* * *
Breakfast at the big rock house on the corner of Meljac Lane and Stillman Road consisted of toast and coffee. No one in the Meljac family was taking any chances on putting anything else in their stomach that might not stay there. Melanie had spent most of the early morning wishing the chef from the Lakeside Inn had died in childbirth.
The children had stumbled back to their beds, their time spent hanging over the toilet having exhausted them both. Emma hadn’t stirred since she’d gone upstairs the night before. The horrible smell still permeated the air, clinging to everything, and showed no signs of dissipating. Melanie doubted there was a full stomach left in the entire valley.
Quackrak, his scatterbrained crew of demons, and a much-chastened Dread, were stuck in the basement till something could be figured out as to what to do about them. As frightening as Dread was in appearance, not to mention attitude, he seemed to defer to Quackrak, and the little demon had promised to set the big fiend straight about messing with living people’s souls.

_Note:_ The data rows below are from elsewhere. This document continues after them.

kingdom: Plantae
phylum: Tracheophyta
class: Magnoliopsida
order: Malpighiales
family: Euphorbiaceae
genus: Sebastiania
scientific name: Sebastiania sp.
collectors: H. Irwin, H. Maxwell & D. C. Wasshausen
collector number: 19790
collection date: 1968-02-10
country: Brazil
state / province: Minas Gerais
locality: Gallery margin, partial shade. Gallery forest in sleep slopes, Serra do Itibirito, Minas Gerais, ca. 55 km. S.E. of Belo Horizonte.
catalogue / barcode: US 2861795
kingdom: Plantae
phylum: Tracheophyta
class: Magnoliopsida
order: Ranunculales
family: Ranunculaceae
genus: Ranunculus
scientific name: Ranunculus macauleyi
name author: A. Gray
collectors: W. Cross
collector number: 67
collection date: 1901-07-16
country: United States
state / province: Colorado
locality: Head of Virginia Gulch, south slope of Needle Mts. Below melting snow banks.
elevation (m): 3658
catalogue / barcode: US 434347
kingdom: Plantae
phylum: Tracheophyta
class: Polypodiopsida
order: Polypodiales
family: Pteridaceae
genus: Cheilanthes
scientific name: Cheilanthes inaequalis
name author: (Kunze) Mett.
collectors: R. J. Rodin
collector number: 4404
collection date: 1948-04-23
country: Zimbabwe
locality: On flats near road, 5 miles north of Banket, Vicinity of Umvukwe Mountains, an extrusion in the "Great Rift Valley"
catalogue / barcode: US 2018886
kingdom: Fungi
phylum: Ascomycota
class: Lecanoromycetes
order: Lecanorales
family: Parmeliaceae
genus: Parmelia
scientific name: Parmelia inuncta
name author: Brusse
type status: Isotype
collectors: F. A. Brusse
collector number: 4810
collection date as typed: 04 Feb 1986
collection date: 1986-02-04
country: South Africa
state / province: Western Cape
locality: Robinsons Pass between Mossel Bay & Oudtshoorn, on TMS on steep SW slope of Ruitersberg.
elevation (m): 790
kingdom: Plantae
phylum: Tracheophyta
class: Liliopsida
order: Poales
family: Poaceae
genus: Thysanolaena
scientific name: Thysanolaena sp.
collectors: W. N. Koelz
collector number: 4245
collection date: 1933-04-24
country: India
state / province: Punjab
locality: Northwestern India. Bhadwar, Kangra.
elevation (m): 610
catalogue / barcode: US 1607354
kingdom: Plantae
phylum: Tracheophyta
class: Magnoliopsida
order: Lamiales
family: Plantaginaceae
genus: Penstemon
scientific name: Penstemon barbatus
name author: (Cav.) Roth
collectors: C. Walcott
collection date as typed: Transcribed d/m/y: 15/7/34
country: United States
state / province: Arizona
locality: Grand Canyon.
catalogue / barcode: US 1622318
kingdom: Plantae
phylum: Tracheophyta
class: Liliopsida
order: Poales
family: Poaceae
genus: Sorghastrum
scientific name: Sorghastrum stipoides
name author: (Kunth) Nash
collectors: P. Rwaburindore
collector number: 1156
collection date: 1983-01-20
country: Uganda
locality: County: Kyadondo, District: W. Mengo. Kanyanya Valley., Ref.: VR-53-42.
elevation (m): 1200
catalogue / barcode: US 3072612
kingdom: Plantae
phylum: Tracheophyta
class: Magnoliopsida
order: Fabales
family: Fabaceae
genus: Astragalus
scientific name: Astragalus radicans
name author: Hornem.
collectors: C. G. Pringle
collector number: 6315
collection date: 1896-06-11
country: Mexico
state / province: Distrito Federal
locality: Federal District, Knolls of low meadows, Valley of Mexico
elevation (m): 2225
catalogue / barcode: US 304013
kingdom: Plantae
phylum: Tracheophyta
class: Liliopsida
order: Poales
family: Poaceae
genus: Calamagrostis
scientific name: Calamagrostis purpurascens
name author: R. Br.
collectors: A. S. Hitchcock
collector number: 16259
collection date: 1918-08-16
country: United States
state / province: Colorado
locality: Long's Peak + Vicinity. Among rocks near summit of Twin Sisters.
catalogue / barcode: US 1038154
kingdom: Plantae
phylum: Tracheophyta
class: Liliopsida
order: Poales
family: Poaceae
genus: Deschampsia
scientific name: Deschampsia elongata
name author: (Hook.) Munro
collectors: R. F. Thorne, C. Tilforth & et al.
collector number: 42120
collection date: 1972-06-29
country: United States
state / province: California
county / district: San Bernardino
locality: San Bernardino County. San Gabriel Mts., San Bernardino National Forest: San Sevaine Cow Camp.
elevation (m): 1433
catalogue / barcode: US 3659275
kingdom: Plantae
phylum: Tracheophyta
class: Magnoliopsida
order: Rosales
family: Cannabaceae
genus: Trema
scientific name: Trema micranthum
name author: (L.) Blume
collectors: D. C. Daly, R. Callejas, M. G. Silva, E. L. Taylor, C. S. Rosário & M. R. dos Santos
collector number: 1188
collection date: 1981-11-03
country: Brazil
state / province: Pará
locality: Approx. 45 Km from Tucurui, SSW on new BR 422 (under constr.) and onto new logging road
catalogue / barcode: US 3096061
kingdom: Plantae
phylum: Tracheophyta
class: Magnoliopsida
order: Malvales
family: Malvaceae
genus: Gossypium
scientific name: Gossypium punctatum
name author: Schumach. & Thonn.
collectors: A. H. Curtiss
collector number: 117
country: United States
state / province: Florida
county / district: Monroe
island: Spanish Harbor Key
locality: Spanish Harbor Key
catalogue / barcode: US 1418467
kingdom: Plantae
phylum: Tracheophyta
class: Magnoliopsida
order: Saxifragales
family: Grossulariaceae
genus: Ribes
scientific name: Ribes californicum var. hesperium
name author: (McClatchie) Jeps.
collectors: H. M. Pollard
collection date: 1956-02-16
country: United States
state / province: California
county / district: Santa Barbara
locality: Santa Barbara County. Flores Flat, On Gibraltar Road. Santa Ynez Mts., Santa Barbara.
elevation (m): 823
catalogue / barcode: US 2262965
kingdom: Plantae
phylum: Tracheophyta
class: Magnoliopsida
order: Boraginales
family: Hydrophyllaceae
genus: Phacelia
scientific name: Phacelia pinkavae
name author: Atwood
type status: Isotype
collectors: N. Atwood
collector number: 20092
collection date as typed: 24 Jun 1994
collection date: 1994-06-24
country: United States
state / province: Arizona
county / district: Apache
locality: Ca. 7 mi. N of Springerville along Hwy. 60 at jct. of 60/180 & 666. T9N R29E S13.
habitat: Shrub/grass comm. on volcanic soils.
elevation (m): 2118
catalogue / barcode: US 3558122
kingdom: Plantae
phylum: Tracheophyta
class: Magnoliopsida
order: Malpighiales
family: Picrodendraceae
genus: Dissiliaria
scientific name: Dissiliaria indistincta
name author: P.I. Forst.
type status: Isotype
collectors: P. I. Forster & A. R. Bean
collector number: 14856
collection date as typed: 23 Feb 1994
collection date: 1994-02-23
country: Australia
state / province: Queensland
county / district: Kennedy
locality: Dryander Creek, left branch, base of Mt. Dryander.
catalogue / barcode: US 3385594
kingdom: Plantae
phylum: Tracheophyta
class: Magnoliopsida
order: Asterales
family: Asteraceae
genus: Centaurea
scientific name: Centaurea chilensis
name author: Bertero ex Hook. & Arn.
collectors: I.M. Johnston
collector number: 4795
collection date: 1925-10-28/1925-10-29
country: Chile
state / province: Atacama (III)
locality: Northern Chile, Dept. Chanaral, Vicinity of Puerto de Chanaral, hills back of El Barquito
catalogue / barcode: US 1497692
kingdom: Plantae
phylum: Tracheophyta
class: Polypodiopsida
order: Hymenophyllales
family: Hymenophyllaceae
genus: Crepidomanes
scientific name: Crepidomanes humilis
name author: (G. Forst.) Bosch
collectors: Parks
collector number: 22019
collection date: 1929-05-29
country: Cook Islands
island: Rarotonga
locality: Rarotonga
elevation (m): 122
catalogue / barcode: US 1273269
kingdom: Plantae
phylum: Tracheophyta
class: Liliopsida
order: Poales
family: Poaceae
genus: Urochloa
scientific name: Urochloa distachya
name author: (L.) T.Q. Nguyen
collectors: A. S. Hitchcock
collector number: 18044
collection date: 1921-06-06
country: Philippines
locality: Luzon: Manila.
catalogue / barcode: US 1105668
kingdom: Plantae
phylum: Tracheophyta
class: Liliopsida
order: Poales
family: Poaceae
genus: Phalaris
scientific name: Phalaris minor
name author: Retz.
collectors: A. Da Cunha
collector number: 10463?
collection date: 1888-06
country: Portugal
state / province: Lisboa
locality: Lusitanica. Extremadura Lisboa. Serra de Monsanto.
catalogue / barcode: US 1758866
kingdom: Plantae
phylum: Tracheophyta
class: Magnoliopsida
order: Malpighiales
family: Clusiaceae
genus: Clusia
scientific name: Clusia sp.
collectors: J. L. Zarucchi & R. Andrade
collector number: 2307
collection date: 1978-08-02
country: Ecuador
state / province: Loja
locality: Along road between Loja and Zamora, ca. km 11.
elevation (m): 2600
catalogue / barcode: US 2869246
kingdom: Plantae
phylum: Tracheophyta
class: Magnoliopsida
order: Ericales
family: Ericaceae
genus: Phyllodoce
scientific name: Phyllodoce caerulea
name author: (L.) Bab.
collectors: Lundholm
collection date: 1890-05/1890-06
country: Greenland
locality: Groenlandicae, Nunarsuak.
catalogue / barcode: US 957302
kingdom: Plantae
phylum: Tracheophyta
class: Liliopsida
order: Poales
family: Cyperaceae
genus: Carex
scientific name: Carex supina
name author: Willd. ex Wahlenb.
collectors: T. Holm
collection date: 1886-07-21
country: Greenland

Melanie had taken the loss of her abilities in stride at first—just one more insane problem on top of all the rest. But now it was beginning to sink in, and she was feeling tendrils of panic. Claudia’s powers had also disappeared, but her staidness was helping Melanie keep it together. The older woman was confident there was an explanation, and a solution.
As far as Melanie was concerned, one thing was certain: Harry was a dead man. She was going to hunt him down and skin him alive, roast him over a slow fire, have a nice old fashioned town barbeque—baked beans and slow-roasted Harry. She was sure Amanda would go along with the idea. Obviously, the ex-devil hadn’t left them with the whole story when he went trotting off to Ft. Lauderdale. She could forgive Harry’s omission of the “oops-there’s-no-devil-to-blame-stuff-on” adjustment period—maybe he didn’t even know that would happen—but he had to have known that Hell wouldn’t continue to run merrily along all by itself forever. It occurred to her that Harry, the women, everyone involved, had taken Hell for granted for so long that they had lost sight of the fact that Hell was, to put it bluntly, “some serious shit,” and had to be run by a serious Devil, not a four and a half foot demon. Yep, Ole Harry skewered on a big barbeque spit. Might as well stick Dread on there while we’re at it: a few kegs of beer, fun for the whole town.